Prefacio Guía Práctica Común del Parlamento Europeo, del Consejo y de la Comisión, dirigida a las personas que contribuyen a la redacción de los textos legislativos en las instituciones comunitarias
Índice
Principios generales

1. Formulación clara, sencilla y precisa

2. Redacción en función del tipo de acto

3. Redacción en función de los destinatarios

4. Formulación concisa y contenido homogéneo

5. Multilingüismo

6. Coherencia terminológica

Diferentes partes
Referencias internas y externas
Actos modificadores
Disposiciones finales
Anexo - Modelos
Lista de documentos citados
Índice analítico

4. Las disposiciones de los actos se formularán de manera concisa; su contenido debe ser tan homogéneo como sea posible.
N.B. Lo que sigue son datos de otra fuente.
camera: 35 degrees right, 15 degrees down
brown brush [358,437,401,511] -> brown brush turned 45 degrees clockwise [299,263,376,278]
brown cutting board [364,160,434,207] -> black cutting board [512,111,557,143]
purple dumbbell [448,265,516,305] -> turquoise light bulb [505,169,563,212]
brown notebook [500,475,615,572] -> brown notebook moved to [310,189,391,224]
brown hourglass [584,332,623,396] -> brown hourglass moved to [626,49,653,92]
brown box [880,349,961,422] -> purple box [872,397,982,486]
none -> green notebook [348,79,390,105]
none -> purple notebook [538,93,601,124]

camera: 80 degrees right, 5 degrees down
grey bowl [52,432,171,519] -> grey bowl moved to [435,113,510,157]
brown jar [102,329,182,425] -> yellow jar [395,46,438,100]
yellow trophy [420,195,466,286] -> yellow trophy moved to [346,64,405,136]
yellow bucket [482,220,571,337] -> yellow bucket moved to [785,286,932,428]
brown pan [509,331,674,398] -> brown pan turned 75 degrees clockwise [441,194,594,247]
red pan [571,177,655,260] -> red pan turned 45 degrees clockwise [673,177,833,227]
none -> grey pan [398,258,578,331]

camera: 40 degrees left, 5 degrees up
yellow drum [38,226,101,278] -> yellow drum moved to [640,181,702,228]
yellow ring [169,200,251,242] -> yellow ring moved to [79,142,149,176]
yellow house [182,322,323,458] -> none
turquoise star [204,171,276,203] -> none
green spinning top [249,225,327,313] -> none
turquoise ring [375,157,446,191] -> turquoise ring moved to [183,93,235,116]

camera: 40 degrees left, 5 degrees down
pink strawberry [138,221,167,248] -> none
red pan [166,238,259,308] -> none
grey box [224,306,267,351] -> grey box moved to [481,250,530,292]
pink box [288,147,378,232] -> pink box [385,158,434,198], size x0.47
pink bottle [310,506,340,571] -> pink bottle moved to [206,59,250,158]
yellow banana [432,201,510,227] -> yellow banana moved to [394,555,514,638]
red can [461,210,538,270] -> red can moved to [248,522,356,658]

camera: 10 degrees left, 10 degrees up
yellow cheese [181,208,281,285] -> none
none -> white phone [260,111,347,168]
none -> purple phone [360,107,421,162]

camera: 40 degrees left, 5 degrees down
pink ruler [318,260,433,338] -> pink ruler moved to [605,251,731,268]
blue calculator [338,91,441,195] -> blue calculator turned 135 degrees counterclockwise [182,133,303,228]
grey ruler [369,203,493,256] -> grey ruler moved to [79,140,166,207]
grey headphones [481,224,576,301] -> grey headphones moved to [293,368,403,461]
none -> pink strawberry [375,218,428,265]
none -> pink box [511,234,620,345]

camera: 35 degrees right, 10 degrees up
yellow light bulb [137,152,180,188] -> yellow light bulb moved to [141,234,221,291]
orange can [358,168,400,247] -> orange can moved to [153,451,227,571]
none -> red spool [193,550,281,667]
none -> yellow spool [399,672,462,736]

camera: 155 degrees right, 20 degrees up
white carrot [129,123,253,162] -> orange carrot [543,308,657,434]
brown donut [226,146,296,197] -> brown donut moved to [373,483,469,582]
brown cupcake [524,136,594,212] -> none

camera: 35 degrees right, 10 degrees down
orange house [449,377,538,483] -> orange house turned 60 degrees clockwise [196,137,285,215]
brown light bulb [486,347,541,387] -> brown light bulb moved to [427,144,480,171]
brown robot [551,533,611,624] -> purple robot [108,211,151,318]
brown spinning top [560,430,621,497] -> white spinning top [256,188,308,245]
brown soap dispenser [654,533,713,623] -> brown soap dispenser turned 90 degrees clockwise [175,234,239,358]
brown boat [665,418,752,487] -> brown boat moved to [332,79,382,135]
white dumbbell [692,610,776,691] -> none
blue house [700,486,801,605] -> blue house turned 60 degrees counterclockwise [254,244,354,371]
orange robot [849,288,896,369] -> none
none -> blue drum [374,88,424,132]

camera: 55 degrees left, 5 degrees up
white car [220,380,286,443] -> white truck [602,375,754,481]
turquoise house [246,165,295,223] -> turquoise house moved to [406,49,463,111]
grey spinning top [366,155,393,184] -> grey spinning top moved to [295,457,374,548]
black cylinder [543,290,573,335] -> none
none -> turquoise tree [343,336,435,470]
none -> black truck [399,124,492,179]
Conviene evitar los artículos y las frases demasiado extensos, las fórmulas inútilmente complicadas y el empleo abusivo de abreviaturas.

4.1. Lo que caracteriza a un buen estilo legislativo es la expresión sucinta de las ideas fundamentales del texto. Las cláusulas ilustrativas, con la intención de que el texto resulte más comprensible para el lector, pueden ser fuente de problemas de interpretación.

4.2. Conviene velar por la homogeneidad del texto.

4.2.1. El ámbito de aplicación debe respetarse en el conjunto del acto. Los derechos y obligaciones no deben sobrepasar el ámbito definido por dicho acto, ni extenderse a ámbitos diferentes.

4.2.2. Los derechos y obligaciones deben ser coherentes entre sí y no contradecirse.

4.2.3. Un texto esencialmente temporal no debe contener disposiciones de carácter definitivo.

4.2.4. Un acto de base no debe contener disposiciones detalladas que podrían ser objeto de una medida de ejecución.

4.3. La homogeneidad se entiende también con relación a los otros actos de la legislación comunitaria.

4.3.1. Es necesario evitar, en particular, en un mismo ámbito, solapamientos y contradicciones con respecto a otros actos.

4.3.2. Asimismo, es necesario excluir dudas sobre la aplicabilidad de otros actos (véase también la directriz 21).

4.4. Las frases deben limitarse a la expresión de una única idea, mientras que el artículo agrupa un conjunto de ideas que deben tener un nexo lógico entre sí. El texto debe contener subdivisiones fácilmente asimilables (véase el cuadro de la directriz 15) en función de la progresión del argumento, ya que un bloque de texto demasiado compacto provoca un efecto de rechazo, tanto óptico como intelectual. Esta distribución no debe dar lugar, empero, a una desmembración artificial y abusiva de la frase.

4.5. Cada artículo debe contener una única norma o regla. Su estructura debe ser lo más sencilla posible.

4.5.1. No es necesario para la interpretación, ni deseable para la claridad, que un único artículo agote todo un tema objeto de regulación. Es preferible con mucho tratar el tema por medio de varios artículos agrupados en una misma sección (véase la directriz 15).

4.5.2. Conviene evitar, sobre todo en la fase inicial de elaboración de un acto, conferir a los artículos una estructura demasiado compleja. En efecto, los proyectos y propuestas de actos serán objeto, a lo largo del proceso de adopción, de deliberaciones y negociaciones que, en la mayoría de los casos, darán lugar a más adiciones y precisiones. Las modificaciones posteriores del acto, a menudo numerosas, se incorporarán con dificultad a artículos ya sobrecargados.

4.6. A veces es más fácil redactar frases complejas que hacer un esfuerzo de síntesis para conseguir una formulación más clara. No obstante, este esfuerzo es indispensable para lograr un texto fácilmente comprensible y traducible.

4.7. El empleo de abreviaturas debe dosificarse en función de los destinatarios potenciales. Las abreviaturas empleadas deben ser conocidas por dichos destinatarios o definirse claramente al principio (por ejemplo: «un Banco Central Europeo, denominado en lo sucesivo BCE»).